Journalist Stijn Wiegerinck claims that Pieters would have been executed by the Germans for desertion.

== Trial and execution ==
In 1949 the trial of Pieters started. There were dozens of witnesses of both the torture and executions against Pieters. In June 1949 he was sentenced to death by the Bijzonder Gerechtshof of Amsterdam. An obligationary appeal was launched, with the main question surrounding the responsibility of Pieters regarding the executions. He admitted being involved in the torture but claimed the executions were carried out by his subordinates. A German SD officer was already sentenced as the prime suspect in the case of the executions. The Court of Appeal quashed the sentence by the Bijzonder Gerechtshof of Amsterdam. The case was reassigned to the Bijzonder Gerechtshof of Haarlem, there Pieters received a life sentence. The prosecutor appealed the sentence. The Court of Appeal was divided on the issue, with five for capital punishment and two for life imprisonment. In November 1951 the Court of Appeal sentenced him to death.

Pieters then sought a pardon by Queen Juliana. He claimed that his bad youth experiences and a misplaced sense of duty to fight against communism had motivated him. He saw it as part of angry psychosis. A pardon was regular practice, as of 154 death sentences only 39 were actually carried out, while 101 received a pardon. In 1951 there were only seven death sentences remaining to be discussed between the Queen and the Dutch minister of Justice, Hendrik Mulderije. Mulderije sought as many death penalties as possible while Queen Juliana sought the opposite. A compromise was made, with four receiving a pardon and two were to be executed, another case would be decided later. Pieters was to be executed, together with German Artur Albrecht.

In January 1952 the Dutch minister of Justice, Hendrik Mulderije, called the crimes committed by the group of Pieters to be among the worst during the German occupation. The Dutch judges called his crimes the most serious they had seen during all their cases after World War II.

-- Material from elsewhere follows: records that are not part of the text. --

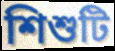
শিশুটিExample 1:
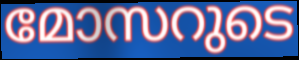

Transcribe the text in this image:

മോസറുടെ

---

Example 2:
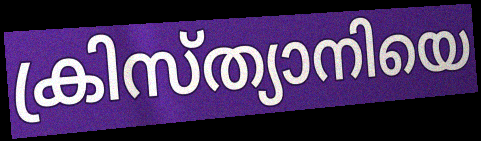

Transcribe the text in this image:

ക്രിസ്ത്യാനിയെ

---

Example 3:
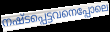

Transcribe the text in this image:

നഷ്ടപ്പെട്ടവനെപ്പോലെ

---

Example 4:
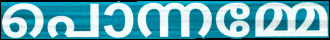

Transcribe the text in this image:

പൊന്നമ്മേ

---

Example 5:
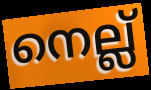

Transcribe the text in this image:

നെല്ല്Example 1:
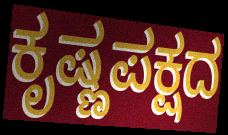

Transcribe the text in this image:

ಕೃಷ್ಣಪಕ್ಷದ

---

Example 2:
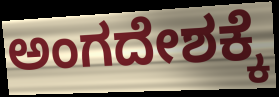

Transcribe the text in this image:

ಅಂಗದೇಶಕ್ಕೆ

On 20 March 1952 Pieters was informed of his execution the next day. He started a small prison riot, which could only be put down when his attorney calmed him down.

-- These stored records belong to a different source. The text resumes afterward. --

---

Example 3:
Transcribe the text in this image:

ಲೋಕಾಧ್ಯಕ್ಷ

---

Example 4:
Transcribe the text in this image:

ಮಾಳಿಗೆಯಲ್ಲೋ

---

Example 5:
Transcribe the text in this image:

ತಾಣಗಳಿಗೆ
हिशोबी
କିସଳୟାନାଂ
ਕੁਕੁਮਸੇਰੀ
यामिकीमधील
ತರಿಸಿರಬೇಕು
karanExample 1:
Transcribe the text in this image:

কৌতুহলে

Pieters was executed, together with Albrecht, before a firing squad at the Waalsdorpervlakte on 21 March 1952, near The Hague. They were the last persons to be executed in the Netherlands.

== Personal life ==
Journalist Stijn Wiegerinck, who wrote the book Het commando-Pieters about Pieters and his actions called him a deeply frustrated man, citing a failure of projects gone wrong, a failed marriage and poor choices.